You may think the Federal Trade Commission only cares about the biggest fraudsters. But remember that most identity thieves aren’t stealing $100 million from one person but $100 from 1 million people. Reporting your incident, no matter how small, may help create a pattern that brings some very big criminals to justice.
Step 4 – Check Your Other Statements and Credit Report Carefully
By now, you likely have protected yourself from the fraudsters running up additional expenses in your name. But now it’s time to make sure you have a full scope of the damage.
Thanks to your fraud alert with the credit bureaus, you’ll be issued a free and up-to-date credit report that allows you to see if any new accounts have been opened without your consent.

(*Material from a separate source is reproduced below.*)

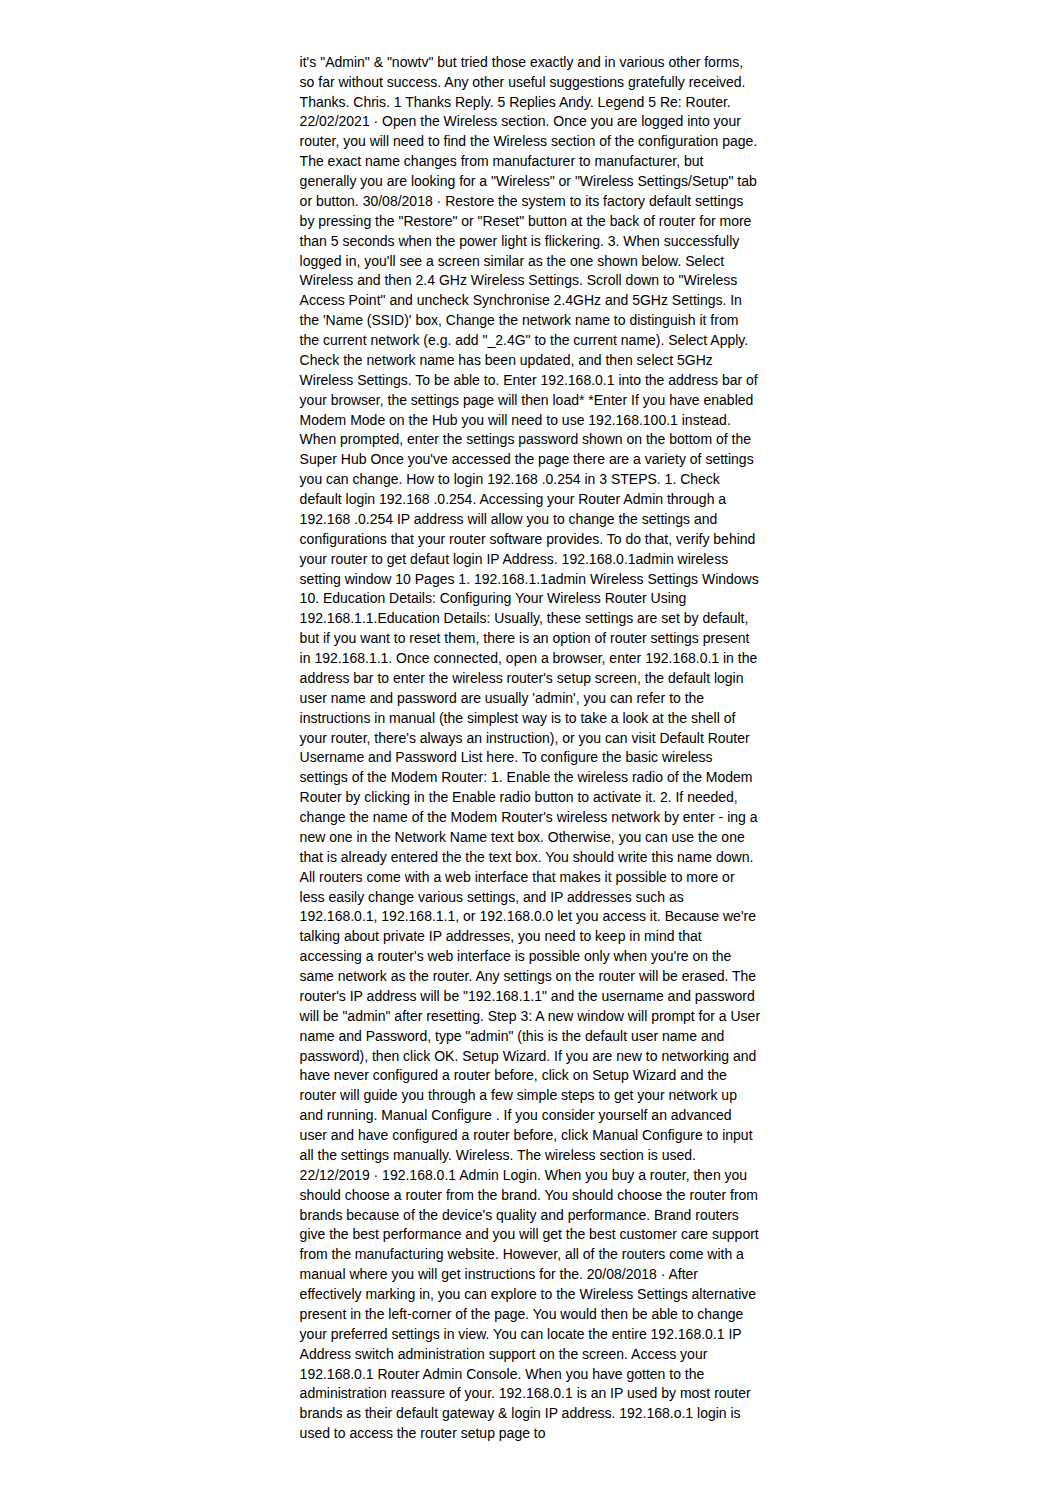it's "Admin" & "nowtv" but tried those exactly and in various other forms, so far without success. Any other useful suggestions gratefully received. Thanks. Chris. 1 Thanks Reply. 5 Replies Andy. Legend 5 Re: Router. 22/02/2021 · Open the Wireless section. Once you are logged into your router, you will need to find the Wireless section of the configuration page. The exact name changes from manufacturer to manufacturer, but generally you are looking for a "Wireless" or "Wireless Settings/Setup" tab or button. 30/08/2018 · Restore the system to its factory default settings by pressing the "Restore" or "Reset" button at the back of router for more than 5 seconds when the power light is flickering. 3. When successfully logged in, you'll see a screen similar as the one shown below. Select Wireless and then 2.4 GHz Wireless Settings. Scroll down to "Wireless Access Point" and uncheck Synchronise 2.4GHz and 5GHz Settings. In the 'Name (SSID)' box, Change the network name to distinguish it from the current network (e.g. add "_2.4G" to the current name). Select Apply. Check the network name has been updated, and then select 5GHz Wireless Settings. To be able to. Enter 192.168.0.1 into the address bar of your browser, the settings page will then load* *Enter If you have enabled Modem Mode on the Hub you will need to use 192.168.100.1 instead. When prompted, enter the settings password shown on the bottom of the Super Hub Once you've accessed the page there are a variety of settings you can change. How to login 192.168 .0.254 in 3 STEPS. 1. Check default login 192.168 .0.254. Accessing your Router Admin through a 192.168 .0.254 IP address will allow you to change the settings and configurations that your router software provides. To do that, verify behind your router to get defaut login IP Address. 192.168.0.1admin wireless setting window 10 Pages 1. 192.168.1.1admin Wireless Settings Windows 10. Education Details: Configuring Your Wireless Router Using 192.168.1.1.Education Details: Usually, these settings are set by default, but if you want to reset them, there is an option of router settings present in 192.168.1.1. Once connected, open a browser, enter 192.168.0.1 in the address bar to enter the wireless router's setup screen, the default login user name and password are usually 'admin', you can refer to the instructions in manual (the simplest way is to take a look at the shell of your router, there's always an instruction), or you can visit Default Router Username and Password List here. To configure the basic wireless settings of the Modem Router: 1. Enable the wireless radio of the Modem Router by clicking in the Enable radio button to activate it. 2. If needed, change the name of the Modem Router's wireless network by enter - ing a new one in the Network Name text box. Otherwise, you can use the one that is already entered the the text box. You should write this name down. All routers come with a web interface that makes it possible to more or less easily change various settings, and IP addresses such as 192.168.0.1, 192.168.1.1, or 192.168.0.0 let you access it. Because we're talking about private IP addresses, you need to keep in mind that accessing a router's web interface is possible only when you're on the same network as the router. Any settings on the router will be erased. The router's IP address will be "192.168.1.1" and the username and password will be "admin" after resetting. Step 3: A new window will prompt for a User name and Password, type "admin" (this is the default user name and password), then click OK. Setup Wizard. If you are new to networking and have never configured a router before, click on Setup Wizard and the router will guide you through a few simple steps to get your network up and running. Manual Configure . If you consider yourself an advanced user and have configured a router before, click Manual Configure to input all the settings manually. Wireless. The wireless section is used. 22/12/2019 · 192.168.0.1 Admin Login. When you buy a router, then you should choose a router from the brand. You should choose the router from brands because of the device's quality and performance. Brand routers give the best performance and you will get the best customer care support from the manufacturing website. However, all of the routers come with a manual where you will get instructions for the. 20/08/2018 · After effectively marking in, you can explore to the Wireless Settings alternative present in the left-corner of the page. You would then be able to change your preferred settings in view. You can locate the entire 192.168.0.1 IP Address switch administration support on the screen. Access your 192.168.0.1 Router Admin Console. When you have gotten to the administration reassure of your. 192.168.0.1 is an IP used by most router brands as their default gateway & login IP address. 192.168.o.1 login is used to access the router setup page to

You’ll also want to carefully review every transaction in the last few weeks to make sure no fake charges slipped through.
After you have a full list, then it’s time to dispute any additional fraudulent charges with each respective lender and ask the bureaus to remove fake accounts from your credit report.
Running each item down will take time, but the fraud alert you already filed will expedite the process; you will get information with your FTC report and your fraud alert that will make it easier for providers to verify who you are and what your problem is.
Step 5 – Change Your Passwords and Account Info
Just because you’ve had a new credit card number issued doesn’t mean you’re entirely safe. Identity thieves who have high-level access to your account itself can simply learn the new number and keep on spending.
That means you need to prevent them from gaining access to the account by changing your passwords and other login information. And in case it goes without saying, all those passwords need to be substantively different.
Yes, it’s a pain to erase all your passwords and try to remember all the new ones. But a recent report revealed that 81 percent of Americans reuse passwords across accounts – meaning fraudsters won’t have to work very hard to hit you again even if you have a new credit card issued.
Step 6 – Don’t Forget About Non-Financial Fraud
In some cases, finding out a credit card has been opened in your name is only the tip of the iceberg.
Identity thieves with your Social Security number could collect medical treatment in your name, or collect benefits in your name. They could also use personal information to open up a telephone or utility account and run up bills with no intention of ever paying. They could may even have found a way to use your driver’s license and leave you liable for any traffic violations!
Depending on the severity and circumstances of your identity theft, you may also want to consider contacting Social Security’s Office of the Inspector General, your local utility or your state department of motor vehicles to ensure you’ve covered all your bases.
Step 7 – Consider a Credit Freeze
If you’ve tracked down all the fake transactions and reported your identity theft, you should be safe. But to be 100% secure, you can also enact what’s known as a credit freeze or security freeze on your account. This restricts all inquiries into your credit history, and is a fool-proof way to prevent fraudulent accounts from popping up.
The drawback is that this freeze adds an extra layer of red tape to financial transactions like opening up a new credit card. And credit reports are also used by apartment buildings or employers to help with screening candidates.
If you’re planning on any of these things in the near future, that’s worth considering. To be clear, a credit freeze will in no way prohibit you from getting a loan or renting a new apartment if you’re qualified, but it may add extra hassle to the process.
Also keep in mind that a credit freeze is permanent in most states. So if you deploy this tactic, don’t forget to mark your calendar a year or two down the road with a reminder to lift it after the dust is settled.